Another way of looking at it takes advantage of that. If we need alternatives to such an enormous industry, starting a business in an alternative can have enormous rewards.
The company was founded in 2009, in the Great Recession (the Second Great Depression, for some). Without much surprise, the early potential met some un-tasty realities; but, they continue to learn and improve. They have several manufacturing facilities and joint ventures with companies like McDonald’s.
What could go wrong? A pandemic.
The details of their hoped-for recovery deal with a hoped-for temporary situation. In the long term, the situation doesn’t just remain the same but becomes more pronounced. There is the potential that the recovery will happen as they’ve gained experience and the brand has developed name recognition.

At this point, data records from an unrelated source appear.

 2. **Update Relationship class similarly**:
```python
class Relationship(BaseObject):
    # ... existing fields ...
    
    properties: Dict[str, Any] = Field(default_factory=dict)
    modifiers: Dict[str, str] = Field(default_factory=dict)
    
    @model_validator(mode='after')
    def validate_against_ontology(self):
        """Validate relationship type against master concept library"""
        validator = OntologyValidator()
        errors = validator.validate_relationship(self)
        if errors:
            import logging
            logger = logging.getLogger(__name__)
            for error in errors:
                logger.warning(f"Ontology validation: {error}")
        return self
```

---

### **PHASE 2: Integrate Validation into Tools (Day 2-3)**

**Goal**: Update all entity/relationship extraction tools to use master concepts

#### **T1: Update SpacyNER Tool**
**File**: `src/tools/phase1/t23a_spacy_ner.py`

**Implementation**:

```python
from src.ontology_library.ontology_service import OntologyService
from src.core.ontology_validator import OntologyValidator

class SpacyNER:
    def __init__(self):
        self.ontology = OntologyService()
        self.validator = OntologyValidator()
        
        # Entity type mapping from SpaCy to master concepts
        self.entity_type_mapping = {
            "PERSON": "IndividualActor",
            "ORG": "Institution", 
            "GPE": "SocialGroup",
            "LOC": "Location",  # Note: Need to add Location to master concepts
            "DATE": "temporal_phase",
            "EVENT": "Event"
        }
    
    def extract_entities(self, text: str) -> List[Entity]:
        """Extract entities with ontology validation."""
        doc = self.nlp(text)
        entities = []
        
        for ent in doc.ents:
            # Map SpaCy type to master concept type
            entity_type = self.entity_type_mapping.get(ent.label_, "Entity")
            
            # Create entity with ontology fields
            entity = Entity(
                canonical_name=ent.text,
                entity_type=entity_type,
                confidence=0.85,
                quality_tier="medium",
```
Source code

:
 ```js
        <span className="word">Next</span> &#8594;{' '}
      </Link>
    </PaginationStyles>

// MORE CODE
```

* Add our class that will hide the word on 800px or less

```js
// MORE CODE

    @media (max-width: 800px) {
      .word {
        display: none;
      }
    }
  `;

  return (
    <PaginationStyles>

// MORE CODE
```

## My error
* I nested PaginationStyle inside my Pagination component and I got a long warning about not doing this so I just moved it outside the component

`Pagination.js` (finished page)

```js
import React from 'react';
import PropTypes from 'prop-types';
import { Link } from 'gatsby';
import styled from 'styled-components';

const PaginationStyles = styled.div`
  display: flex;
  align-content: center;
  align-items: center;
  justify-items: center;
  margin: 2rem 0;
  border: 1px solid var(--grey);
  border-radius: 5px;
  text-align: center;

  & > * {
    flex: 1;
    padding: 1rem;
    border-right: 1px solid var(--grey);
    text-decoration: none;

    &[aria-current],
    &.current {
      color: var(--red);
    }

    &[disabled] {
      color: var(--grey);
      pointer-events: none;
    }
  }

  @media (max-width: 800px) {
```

Hoped-for recoveries are optimisms. The investment community hasn’t shared that optimism. The stock is just above $10 after a post-IPO stock price of over $200. Layoffs have happened and sales are down. An optimist could see an opportunity to buy. A pessimist could see an example of expectations of bad news. Everyone is always guessing. If investing was rigorously logical and mathematical there would be no risk and less chance of a reward (pending some phenomenal economic restructuring.)
I intend to buy some of their products, eventually, but I am in the fortunate position of having a local rancher who raises cattle, pigs, lamb, and chicken, and sells their meat in their store and in the local markets. I like what they do, and I like supporting local agriculture. But then I think of the hundreds of millions of meat-eaters who have no such connection, who are already buying highly-processed food. Processing plants instead of processing animals can make a lot of profitable sense.
I hope they survive and thrive. I’ll be watching.